Find and copy each line of the records where the string "origin" shows up.

Dataset records:
■ ■ ■ ■

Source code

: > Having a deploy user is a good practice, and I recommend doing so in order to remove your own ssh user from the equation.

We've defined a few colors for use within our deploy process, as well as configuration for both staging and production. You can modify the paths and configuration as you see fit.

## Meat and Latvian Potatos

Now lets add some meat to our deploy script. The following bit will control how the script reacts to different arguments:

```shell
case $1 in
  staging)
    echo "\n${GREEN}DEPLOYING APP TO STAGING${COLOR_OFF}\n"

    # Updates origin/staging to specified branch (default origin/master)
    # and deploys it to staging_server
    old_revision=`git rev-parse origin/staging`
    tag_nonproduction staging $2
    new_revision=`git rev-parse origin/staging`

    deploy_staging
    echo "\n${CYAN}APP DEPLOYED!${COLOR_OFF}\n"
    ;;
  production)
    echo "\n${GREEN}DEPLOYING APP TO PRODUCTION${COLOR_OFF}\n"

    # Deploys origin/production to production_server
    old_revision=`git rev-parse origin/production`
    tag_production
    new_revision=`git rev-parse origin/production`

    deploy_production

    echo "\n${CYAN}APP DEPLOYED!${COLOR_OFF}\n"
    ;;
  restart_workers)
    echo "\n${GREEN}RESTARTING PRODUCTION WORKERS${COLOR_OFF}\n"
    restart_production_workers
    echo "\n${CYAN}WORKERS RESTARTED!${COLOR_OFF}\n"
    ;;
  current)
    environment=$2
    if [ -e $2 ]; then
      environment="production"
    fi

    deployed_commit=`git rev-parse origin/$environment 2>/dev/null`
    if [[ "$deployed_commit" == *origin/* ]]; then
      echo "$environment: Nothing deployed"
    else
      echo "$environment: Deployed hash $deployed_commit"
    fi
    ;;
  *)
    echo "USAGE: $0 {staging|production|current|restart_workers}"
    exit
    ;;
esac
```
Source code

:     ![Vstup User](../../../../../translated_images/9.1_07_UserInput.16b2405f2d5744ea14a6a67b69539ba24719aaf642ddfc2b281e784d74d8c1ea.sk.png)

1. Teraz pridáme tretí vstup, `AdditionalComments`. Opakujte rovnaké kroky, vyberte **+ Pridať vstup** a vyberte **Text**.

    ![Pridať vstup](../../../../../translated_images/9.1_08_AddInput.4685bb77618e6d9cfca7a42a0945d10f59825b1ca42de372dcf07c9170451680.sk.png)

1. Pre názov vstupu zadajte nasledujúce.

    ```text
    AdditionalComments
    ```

■ ■ ■ ■

* Response area:
    # Updates origin/staging to specified branch (default origin/master)
    old_revision=`git rev-parse origin/staging`
    new_revision=`git rev-parse origin/staging`
    # Deploys origin/production to production_server
    old_revision=`git rev-parse origin/production`
    new_revision=`git rev-parse origin/production`
    deployed_commit=`git rev-parse origin/$environment 2>/dev/null`
    if [[ "$deployed_commit" == *origin/* ]]; then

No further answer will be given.